Os manifestantes lotaram a Assembléia Legislativa pela manhã e, à tarde, estiveram em audiência na sede do Incra com o superintendente regional, Paulo Condé. O bloqueio da avenida começou por volta das 15h30, congestionou o trânsito na área central e acabou meia hora depois. Um grupo de manifestantes foi recebido pelo secretário de Segurança Pública, Joaquim dAssunção Sousa em seu gabinete pela manhã.
O vice-presidente da CUT no Estado, Paulo César Farias, 24 anos, denunciou ao secretário que o DOF (Departamento de Operações de Fronteira), um grupo de elite formado por policiais civis e militares e ligado ao gabinete do secretário, estaria mantendo vigilância sobre sindicalistas da região Sul do Estado e montando guarda em fazendas invadidas pelos sem-terra.
Segundo Farias, agentes do DOF teriam vasculhando o sindicato de trabalhadores rurais de Deodápolis e copiado dados de fichas de filiados. Ontem, o DOF manteve uma equipe em frente à Fazenda Taquaral, em Juti, mesmo depois de ela ter sido invadida por cerca de 100 famílias. O secretário Sousa disse que vai orientar o DOF a não manter vigilância sobre as fazendas, nem pressionar os sindicalistas. Ele prometeu averiguar se houve excessos nas ações do DOF.

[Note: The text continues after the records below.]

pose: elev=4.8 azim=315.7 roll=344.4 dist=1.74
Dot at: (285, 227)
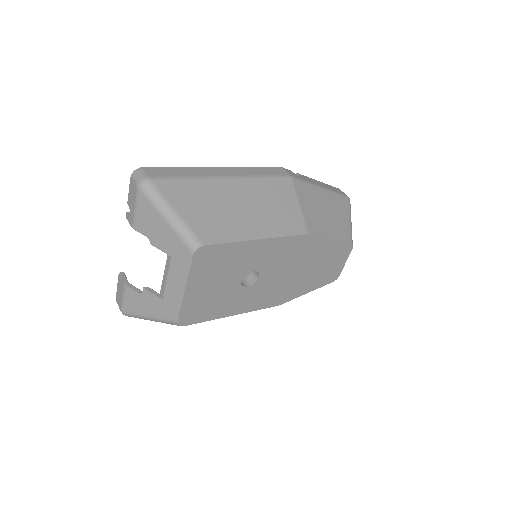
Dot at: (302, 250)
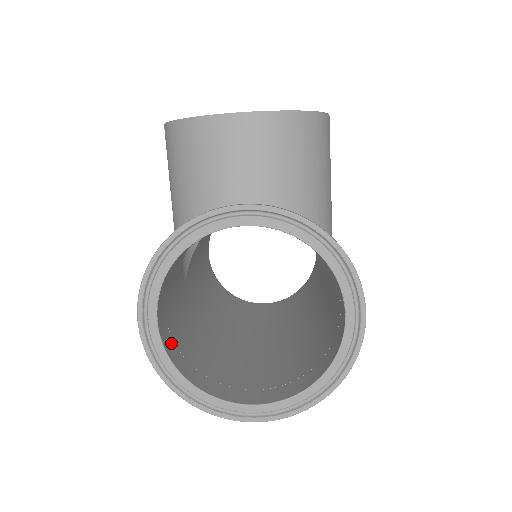
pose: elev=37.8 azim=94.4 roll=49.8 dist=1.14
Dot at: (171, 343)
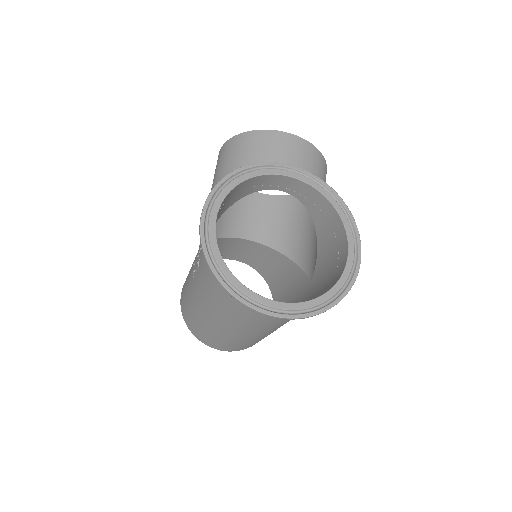
Dot at: occluded
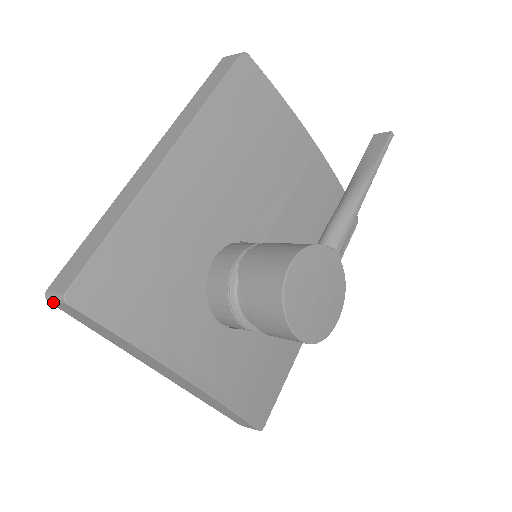
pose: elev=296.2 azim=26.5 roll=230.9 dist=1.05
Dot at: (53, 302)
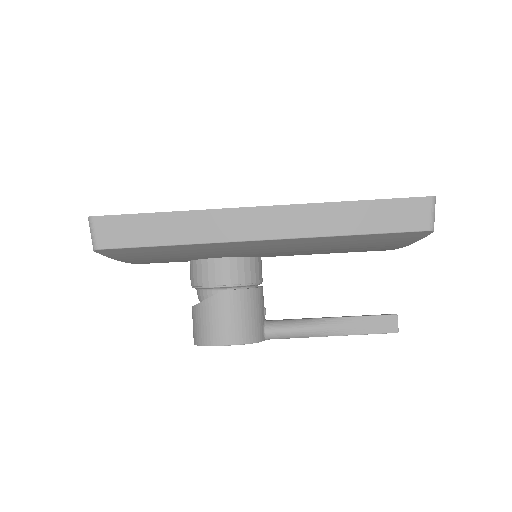
Dot at: (90, 227)
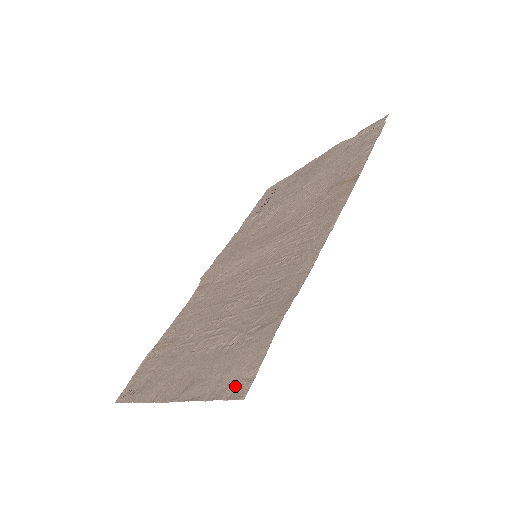
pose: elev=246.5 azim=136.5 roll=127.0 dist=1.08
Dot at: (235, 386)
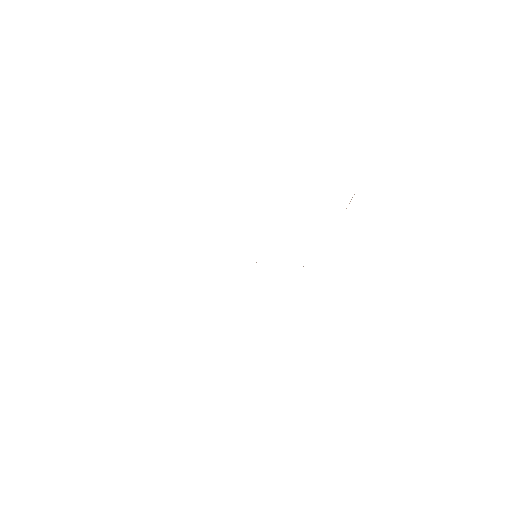
Dot at: occluded
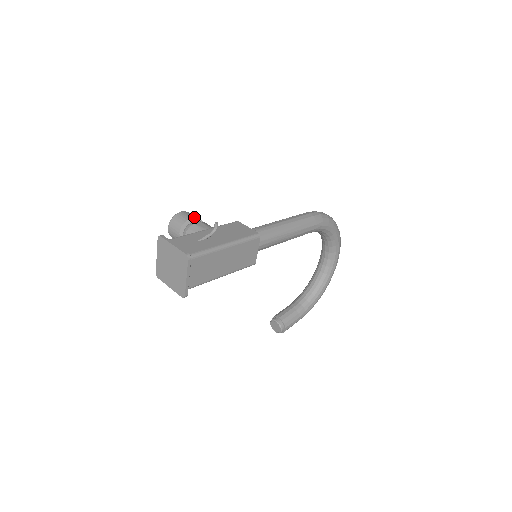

A assessoria do secretário disse que a presença da polícia na zona rural foi provocada pelos próprios sindicalistas, que segunda-feira divulgaram uma relação com nove fazendas passíveis de invasão nos próximos dias. Foi anunciado que um crime está para ser cometido. Aí a polícia tem que ficar alerta, disse o delegado Sidinei Alberto.